● Required work: Set down each line of the data below exactly.

● Records drawn from a dataset:
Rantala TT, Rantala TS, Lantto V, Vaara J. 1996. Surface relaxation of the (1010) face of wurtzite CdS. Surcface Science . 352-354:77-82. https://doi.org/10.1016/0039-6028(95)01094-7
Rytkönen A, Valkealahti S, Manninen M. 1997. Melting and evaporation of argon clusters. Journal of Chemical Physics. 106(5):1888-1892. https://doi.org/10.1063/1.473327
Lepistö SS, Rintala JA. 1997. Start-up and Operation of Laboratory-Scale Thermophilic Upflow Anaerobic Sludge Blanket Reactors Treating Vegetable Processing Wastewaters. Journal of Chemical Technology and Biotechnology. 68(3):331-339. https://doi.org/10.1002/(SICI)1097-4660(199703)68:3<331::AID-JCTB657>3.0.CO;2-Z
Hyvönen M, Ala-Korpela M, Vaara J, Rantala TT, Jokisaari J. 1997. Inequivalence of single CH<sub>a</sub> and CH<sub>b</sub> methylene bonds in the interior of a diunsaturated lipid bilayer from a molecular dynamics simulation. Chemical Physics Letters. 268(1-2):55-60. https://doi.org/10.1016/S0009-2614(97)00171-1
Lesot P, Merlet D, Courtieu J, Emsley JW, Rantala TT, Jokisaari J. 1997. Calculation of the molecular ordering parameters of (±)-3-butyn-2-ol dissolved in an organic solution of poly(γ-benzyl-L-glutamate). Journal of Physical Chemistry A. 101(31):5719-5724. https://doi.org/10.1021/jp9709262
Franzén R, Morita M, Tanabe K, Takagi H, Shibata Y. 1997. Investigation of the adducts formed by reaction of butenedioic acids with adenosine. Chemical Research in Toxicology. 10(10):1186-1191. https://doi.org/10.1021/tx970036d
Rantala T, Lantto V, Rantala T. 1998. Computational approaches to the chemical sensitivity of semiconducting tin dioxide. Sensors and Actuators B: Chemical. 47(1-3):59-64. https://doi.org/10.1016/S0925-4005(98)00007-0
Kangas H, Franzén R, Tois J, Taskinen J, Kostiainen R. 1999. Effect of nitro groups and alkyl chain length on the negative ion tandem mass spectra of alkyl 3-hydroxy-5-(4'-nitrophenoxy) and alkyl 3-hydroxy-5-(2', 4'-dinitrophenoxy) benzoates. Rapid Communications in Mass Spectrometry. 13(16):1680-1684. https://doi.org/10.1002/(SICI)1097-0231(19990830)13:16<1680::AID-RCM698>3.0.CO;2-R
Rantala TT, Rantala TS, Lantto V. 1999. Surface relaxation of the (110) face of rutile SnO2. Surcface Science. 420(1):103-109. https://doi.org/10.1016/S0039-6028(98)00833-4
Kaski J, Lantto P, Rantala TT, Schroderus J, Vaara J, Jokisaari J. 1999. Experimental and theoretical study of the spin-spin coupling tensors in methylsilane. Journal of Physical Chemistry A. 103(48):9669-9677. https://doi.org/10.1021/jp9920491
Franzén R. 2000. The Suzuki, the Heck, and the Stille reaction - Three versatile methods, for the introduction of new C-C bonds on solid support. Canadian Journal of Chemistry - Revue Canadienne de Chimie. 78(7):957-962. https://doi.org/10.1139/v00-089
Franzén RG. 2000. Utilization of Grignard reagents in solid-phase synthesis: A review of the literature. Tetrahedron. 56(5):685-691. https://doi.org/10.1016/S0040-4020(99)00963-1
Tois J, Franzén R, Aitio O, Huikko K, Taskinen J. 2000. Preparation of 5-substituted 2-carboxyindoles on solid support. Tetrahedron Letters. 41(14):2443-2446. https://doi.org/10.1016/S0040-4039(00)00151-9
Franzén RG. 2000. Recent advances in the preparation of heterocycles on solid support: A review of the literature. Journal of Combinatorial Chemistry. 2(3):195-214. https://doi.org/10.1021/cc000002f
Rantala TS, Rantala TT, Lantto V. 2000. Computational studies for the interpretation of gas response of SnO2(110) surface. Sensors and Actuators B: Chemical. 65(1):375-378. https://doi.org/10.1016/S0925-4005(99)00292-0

● Solved problem:
Rantala TT, Rantala TS, Lantto V, Vaara J. 1996. Surface relaxation of the (1010) face of wurtzite CdS. Surcface Science . 352-354:77-82. https://doi.org/10.1016/0039-6028(95)01094-7
Rytkönen A, Valkealahti S, Manninen M. 1997. Melting and evaporation of argon clusters. Journal of Chemical Physics. 106(5):1888-1892. https://doi.org/10.1063/1.473327
Lepistö SS, Rintala JA. 1997. Start-up and Operation of Laboratory-Scale Thermophilic Upflow Anaerobic Sludge Blanket Reactors Treating Vegetable Processing Wastewaters. Journal of Chemical Technology and Biotechnology. 68(3):331-339. https://doi.org/10.1002/(SICI)1097-4660(199703)68:3<331::AID-JCTB657>3.0.CO;2-Z
Hyvönen M, Ala-Korpela M, Vaara J, Rantala TT, Jokisaari J. 1997. Inequivalence of single CH<sub>a</sub> and CH<sub>b</sub> methylene bonds in the interior of a diunsaturated lipid bilayer from a molecular dynamics simulation. Chemical Physics Letters. 268(1-2):55-60. https://doi.org/10.1016/S0009-2614(97)00171-1
Lesot P, Merlet D, Courtieu J, Emsley JW, Rantala TT, Jokisaari J. 1997. Calculation of the molecular ordering parameters of (±)-3-butyn-2-ol dissolved in an organic solution of poly(γ-benzyl-L-glutamate). Journal of Physical Chemistry A. 101(31):5719-5724. https://doi.org/10.1021/jp9709262
Franzén R, Morita M, Tanabe K, Takagi H, Shibata Y. 1997. Investigation of the adducts formed by reaction of butenedioic acids with adenosine. Chemical Research in Toxicology. 10(10):1186-1191. https://doi.org/10.1021/tx970036d
Rantala T, Lantto V, Rantala T. 1998. Computational approaches to the chemical sensitivity of semiconducting tin dioxide. Sensors and Actuators B: Chemical. 47(1-3):59-64. https://doi.org/10.1016/S0925-4005(98)00007-0
Kangas H, Franzén R, Tois J, Taskinen J, Kostiainen R. 1999. Effect of nitro groups and alkyl chain length on the negative ion tandem mass spectra of alkyl 3-hydroxy-5-(4'-nitrophenoxy) and alkyl 3-hydroxy-5-(2', 4'-dinitrophenoxy) benzoates. Rapid Communications in Mass Spectrometry. 13(16):1680-1684. https://doi.org/10.1002/(SICI)1097-0231(19990830)13:16<1680::AID-RCM698>3.0.CO;2-R
Rantala TT, Rantala TS, Lantto V. 1999. Surface relaxation of the (110) face of rutile SnO2. Surcface Science. 420(1):103-109. https://doi.org/10.1016/S0039-6028(98)00833-4
Kaski J, Lantto P, Rantala TT, Schroderus J, Vaara J, Jokisaari J. 1999. Experimental and theoretical study of the spin-spin coupling tensors in methylsilane. Journal of Physical Chemistry A. 103(48):9669-9677. https://doi.org/10.1021/jp9920491
Franzén R. 2000. The Suzuki, the Heck, and the Stille reaction - Three versatile methods, for the introduction of new C-C bonds on solid support. Canadian Journal of Chemistry - Revue Canadienne de Chimie. 78(7):957-962. https://doi.org/10.1139/v00-089
Franzén RG. 2000. Utilization of Grignard reagents in solid-phase synthesis: A review of the literature. Tetrahedron. 56(5):685-691. https://doi.org/10.1016/S0040-4020(99)00963-1
Tois J, Franzén R, Aitio O, Huikko K, Taskinen J. 2000. Preparation of 5-substituted 2-carboxyindoles on solid support. Tetrahedron Letters. 41(14):2443-2446. https://doi.org/10.1016/S0040-4039(00)00151-9
Franzén RG. 2000. Recent advances in the preparation of heterocycles on solid support: A review of the literature. Journal of Combinatorial Chemistry. 2(3):195-214. https://doi.org/10.1021/cc000002f
Rantala TS, Rantala TT, Lantto V. 2000. Computational studies for the interpretation of gas response of SnO2(110) surface. Sensors and Actuators B: Chemical. 65(1):375-378. https://doi.org/10.1016/S0925-4005(99)00292-0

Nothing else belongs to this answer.